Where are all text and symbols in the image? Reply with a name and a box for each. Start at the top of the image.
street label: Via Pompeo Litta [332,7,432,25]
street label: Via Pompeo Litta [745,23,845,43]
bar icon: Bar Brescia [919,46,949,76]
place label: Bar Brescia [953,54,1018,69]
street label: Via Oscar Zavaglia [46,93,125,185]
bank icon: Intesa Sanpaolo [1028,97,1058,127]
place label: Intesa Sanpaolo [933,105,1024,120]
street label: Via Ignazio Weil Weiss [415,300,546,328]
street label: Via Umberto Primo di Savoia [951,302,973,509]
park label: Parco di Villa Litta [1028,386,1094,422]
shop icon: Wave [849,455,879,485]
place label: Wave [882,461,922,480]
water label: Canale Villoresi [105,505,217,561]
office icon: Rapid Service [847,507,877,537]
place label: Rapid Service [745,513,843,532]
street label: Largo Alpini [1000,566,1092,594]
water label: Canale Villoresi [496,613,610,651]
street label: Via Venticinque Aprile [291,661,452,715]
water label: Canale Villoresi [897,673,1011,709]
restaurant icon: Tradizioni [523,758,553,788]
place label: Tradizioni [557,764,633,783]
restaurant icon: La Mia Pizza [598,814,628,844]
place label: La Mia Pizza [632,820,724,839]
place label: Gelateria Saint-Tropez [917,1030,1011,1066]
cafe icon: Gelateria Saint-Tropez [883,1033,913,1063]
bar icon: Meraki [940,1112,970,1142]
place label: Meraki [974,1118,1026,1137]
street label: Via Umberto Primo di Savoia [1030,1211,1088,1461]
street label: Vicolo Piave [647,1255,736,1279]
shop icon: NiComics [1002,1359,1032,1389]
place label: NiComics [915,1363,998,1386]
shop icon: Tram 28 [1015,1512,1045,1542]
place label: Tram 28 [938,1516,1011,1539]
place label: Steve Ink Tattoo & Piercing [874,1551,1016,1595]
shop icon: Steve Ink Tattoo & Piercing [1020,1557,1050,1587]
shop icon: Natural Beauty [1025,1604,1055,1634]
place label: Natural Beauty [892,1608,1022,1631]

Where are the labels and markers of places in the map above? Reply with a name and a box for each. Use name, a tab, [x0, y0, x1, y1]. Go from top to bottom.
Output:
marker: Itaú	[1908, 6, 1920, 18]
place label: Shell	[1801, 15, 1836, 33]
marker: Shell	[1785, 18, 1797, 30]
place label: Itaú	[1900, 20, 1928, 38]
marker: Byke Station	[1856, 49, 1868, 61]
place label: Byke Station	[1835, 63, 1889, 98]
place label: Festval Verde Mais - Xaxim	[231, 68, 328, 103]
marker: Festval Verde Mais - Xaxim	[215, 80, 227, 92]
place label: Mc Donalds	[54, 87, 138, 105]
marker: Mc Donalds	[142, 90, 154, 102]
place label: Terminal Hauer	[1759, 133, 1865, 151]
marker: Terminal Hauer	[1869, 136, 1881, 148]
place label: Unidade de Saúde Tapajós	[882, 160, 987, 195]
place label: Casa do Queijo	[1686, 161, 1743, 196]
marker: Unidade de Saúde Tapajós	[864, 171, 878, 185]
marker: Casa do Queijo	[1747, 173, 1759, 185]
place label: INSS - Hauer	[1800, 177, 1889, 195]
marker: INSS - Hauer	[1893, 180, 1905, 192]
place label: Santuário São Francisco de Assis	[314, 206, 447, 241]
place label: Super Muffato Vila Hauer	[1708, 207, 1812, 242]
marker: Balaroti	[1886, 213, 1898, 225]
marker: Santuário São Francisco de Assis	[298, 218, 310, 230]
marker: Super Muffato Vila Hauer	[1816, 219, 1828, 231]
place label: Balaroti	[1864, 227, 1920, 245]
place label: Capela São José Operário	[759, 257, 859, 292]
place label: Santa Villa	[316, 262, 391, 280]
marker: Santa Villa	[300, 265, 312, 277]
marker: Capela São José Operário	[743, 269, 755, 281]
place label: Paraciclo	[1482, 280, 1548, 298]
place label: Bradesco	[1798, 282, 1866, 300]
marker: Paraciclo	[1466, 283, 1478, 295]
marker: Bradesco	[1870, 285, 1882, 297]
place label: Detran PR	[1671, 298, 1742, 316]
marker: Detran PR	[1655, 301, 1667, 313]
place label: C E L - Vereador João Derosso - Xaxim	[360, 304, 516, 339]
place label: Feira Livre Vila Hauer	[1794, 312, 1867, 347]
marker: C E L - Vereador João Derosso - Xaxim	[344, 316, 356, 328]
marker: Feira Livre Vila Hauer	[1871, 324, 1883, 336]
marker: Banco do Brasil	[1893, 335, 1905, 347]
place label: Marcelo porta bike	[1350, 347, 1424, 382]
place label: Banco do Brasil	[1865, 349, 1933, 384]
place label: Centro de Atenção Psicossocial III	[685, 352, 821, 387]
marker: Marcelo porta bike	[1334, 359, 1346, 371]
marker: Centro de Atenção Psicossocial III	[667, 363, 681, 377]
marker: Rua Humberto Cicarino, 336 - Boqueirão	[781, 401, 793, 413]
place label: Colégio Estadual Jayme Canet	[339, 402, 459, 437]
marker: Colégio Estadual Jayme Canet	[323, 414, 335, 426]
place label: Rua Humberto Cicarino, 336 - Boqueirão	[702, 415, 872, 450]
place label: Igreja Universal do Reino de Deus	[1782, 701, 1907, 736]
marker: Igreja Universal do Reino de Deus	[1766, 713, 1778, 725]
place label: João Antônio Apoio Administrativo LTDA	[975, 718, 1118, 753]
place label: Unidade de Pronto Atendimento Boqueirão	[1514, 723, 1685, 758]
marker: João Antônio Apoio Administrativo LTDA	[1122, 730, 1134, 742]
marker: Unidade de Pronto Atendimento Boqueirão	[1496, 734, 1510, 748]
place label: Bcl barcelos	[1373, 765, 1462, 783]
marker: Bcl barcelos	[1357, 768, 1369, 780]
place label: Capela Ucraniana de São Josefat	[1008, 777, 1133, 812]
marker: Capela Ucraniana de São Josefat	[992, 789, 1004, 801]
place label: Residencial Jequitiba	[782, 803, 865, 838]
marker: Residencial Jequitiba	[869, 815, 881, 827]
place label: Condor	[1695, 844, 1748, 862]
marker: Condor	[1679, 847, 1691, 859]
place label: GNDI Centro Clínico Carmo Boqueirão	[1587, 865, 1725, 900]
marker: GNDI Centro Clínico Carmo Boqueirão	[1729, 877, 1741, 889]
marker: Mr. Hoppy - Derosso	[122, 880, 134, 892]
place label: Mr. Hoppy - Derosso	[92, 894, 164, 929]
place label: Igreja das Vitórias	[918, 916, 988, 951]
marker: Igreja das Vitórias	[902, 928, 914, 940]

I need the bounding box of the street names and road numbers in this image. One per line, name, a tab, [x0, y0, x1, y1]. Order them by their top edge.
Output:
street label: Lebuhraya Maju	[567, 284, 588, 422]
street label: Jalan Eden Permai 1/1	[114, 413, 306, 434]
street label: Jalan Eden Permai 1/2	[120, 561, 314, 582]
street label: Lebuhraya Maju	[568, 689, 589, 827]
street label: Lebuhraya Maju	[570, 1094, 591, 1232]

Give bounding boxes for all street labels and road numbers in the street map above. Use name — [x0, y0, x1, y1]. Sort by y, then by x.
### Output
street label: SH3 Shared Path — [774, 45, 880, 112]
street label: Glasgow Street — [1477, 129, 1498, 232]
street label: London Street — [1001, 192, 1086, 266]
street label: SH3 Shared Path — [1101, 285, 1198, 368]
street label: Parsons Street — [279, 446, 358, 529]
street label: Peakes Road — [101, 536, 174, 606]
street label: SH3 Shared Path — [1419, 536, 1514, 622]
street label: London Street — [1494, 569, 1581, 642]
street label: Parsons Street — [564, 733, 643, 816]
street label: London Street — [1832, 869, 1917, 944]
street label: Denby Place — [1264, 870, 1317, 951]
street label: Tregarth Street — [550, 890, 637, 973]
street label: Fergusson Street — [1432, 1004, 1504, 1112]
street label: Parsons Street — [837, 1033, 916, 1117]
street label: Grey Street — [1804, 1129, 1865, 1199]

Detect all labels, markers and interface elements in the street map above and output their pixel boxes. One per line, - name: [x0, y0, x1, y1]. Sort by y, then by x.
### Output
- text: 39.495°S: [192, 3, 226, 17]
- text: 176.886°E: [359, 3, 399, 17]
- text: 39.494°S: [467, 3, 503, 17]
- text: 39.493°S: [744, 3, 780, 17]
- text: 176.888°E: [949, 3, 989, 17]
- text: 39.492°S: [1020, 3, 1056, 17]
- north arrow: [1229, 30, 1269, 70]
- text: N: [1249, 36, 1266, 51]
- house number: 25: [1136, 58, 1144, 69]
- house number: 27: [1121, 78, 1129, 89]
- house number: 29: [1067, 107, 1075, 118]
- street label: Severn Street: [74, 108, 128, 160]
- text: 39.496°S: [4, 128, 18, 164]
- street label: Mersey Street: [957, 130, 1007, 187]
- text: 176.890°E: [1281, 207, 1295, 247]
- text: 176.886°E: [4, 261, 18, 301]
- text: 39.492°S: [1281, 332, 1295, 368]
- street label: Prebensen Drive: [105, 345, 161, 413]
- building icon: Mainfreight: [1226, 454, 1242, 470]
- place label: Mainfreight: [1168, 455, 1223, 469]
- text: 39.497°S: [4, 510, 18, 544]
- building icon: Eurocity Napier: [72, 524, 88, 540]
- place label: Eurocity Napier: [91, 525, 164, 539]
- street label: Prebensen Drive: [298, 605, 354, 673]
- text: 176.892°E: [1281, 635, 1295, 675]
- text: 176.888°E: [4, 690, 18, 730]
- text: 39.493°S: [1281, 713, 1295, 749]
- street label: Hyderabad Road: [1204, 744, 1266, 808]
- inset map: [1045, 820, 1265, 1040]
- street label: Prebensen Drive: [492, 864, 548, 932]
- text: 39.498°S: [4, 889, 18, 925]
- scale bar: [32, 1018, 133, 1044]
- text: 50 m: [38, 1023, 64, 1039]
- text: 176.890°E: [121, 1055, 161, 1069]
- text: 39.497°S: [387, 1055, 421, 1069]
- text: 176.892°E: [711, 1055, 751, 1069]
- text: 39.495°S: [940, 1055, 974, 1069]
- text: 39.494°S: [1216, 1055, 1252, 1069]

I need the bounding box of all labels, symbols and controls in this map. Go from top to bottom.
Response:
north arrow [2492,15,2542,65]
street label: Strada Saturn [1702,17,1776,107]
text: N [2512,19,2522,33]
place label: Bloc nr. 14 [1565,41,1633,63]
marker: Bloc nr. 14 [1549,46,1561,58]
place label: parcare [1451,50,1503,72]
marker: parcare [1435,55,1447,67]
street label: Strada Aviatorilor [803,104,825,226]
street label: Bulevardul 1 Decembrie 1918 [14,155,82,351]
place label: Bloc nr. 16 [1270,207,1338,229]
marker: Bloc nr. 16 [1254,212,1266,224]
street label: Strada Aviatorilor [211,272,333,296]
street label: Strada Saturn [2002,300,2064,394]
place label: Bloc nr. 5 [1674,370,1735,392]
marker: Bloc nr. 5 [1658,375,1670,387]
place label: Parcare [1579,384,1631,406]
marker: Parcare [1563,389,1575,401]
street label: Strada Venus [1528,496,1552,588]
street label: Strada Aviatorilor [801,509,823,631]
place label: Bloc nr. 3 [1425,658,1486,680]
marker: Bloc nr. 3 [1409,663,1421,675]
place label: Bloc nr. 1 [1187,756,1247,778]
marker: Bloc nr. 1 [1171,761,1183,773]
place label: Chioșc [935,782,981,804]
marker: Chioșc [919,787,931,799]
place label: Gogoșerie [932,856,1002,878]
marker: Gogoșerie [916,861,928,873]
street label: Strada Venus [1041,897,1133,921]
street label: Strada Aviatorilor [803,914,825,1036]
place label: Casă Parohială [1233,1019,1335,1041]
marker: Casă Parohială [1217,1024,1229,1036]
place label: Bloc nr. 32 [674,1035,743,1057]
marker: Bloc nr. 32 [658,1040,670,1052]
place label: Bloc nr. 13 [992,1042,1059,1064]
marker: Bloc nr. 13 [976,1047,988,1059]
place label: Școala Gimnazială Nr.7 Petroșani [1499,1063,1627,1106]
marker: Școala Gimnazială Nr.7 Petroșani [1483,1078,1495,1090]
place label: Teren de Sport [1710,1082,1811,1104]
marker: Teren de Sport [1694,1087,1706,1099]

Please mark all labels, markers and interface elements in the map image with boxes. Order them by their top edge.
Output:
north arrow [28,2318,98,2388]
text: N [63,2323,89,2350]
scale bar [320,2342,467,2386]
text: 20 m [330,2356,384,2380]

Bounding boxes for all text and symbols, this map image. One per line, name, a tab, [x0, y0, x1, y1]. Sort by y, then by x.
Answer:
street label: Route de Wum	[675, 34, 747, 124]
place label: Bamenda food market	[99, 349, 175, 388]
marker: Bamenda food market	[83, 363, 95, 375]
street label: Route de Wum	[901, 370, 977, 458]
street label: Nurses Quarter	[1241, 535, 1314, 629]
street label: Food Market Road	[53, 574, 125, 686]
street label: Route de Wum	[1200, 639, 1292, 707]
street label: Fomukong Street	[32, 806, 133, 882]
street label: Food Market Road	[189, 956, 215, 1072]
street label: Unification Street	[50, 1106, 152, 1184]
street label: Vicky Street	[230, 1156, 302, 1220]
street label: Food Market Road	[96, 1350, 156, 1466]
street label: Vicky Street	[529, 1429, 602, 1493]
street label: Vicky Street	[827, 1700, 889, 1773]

§

_WHAT YOU NEED TO DO_
Every line of the material above that includes the string "edge" is required.

_FINISHED EXERCISE_
I need the bounding box of the street names and road numbers in this image. One per line, name, a tab, [x0, y0, x1, y1]. Order them by their top edge.
Please mark all labels, markers and interface elements in the map image with boxes. Order them by their top edge.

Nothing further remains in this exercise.